I remember growing up and into my young adult life, it seemed that new exciting things were being invented everyday. What the hell has happened?
Scientists have created a heat-activated metal penis to help men with erectile dysfunction.
Developed by experts at the University of Wisconsin in America, the remote-controlled device lengthens to eight inches when heated to 42C.
Penis inventions. Yay.
Surgically inserted in the base of the penis through an incision, the one inch metal coil can be turned on by a remote held over the groin, generating a metal field which triggers a current.
The coil then warms the implant, making it expand and fully erect.
So it’s basically a thermostat implanted in your tally whacker that you heat up with electricity. Doesn’t sound like anything bad could potentially happen.
If your dingus looks like the pic you’re already in big trouble.
I know I know, I’m making jokes about this when in reality this could really help productive male members of our society lead more normal lives. I’m sure that’s what those who came up with this had in mind.
This is not the first bionic penis to be developed by scientists.
Mohammad Abad, 44, from Edinburgh was fitted with the £70,000 replacement in 2012 after losing his penis and testicle when he was run over by a car at age six.

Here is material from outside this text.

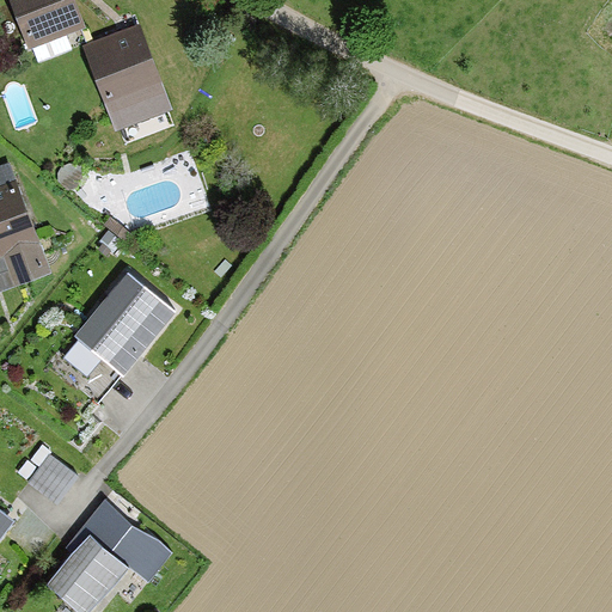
[(81,34),(69,0),(1,0),(22,54),(81,34)]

LOL Wut? You develop a bionic schlong and the first thing that comes to mind is, “Hey, let’s put this in one of the members of the most rapey of society.” If there’s one thing we can’t have, it’s a non sexually functioning Haji.

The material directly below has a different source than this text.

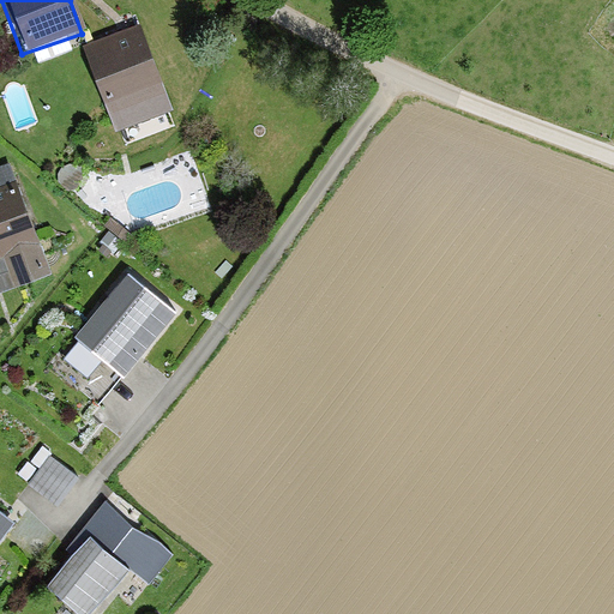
[(162,94),(138,25),(78,46),(102,114),(162,94)]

Before this procedure, I couldn’t even do fiki fiki. Now thanks to modern medicine I am able to enjoy fiki fiki once more.
Four years ago, Mohammed had the life-changing surgery to create his penis, which was constructed using skin from his forearm rolled up like a ‘sausage roll’.

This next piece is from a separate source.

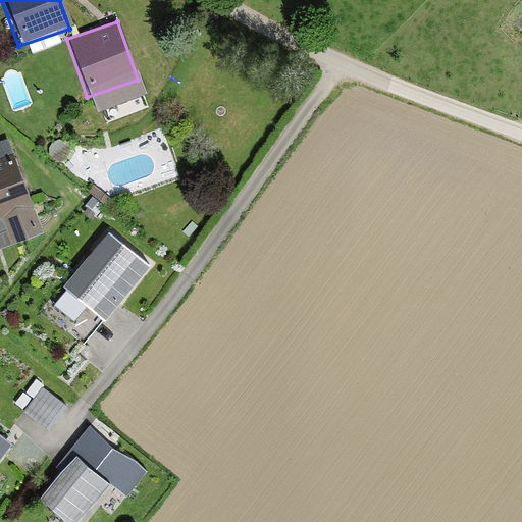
[(0,222),(33,211),(12,154),(0,157),(0,222)]
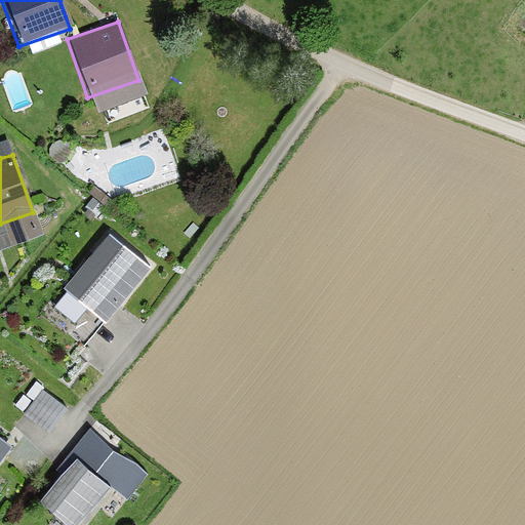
[(151,268),(110,234),(64,289),(106,323),(151,268)]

It was only made fully functional in July 2015 after a special operation, and he now he has an implant that allows him to have erections at the touch of a button.
Meanwhile, how many native white people are waiting because they can’t get medical procedures they actually need done? Yet they have the time and who knows how much money to fix Mohamed’s penis. WT actual F? From inventions to the new drugs that are brought to the market today, it seems like we’re expending all our energies on relatively trivial things that don’t really matter. We spend millions on getting Mohamed a new dick while grandma has to wait for her knee replacement surgery because we just don’t have the funding. Remember when you used to read about declining civilizations and their eventual fall and how you sometimes wondered what it must have been like for those who were living at that time? Well, you don’t have to wonder anymore.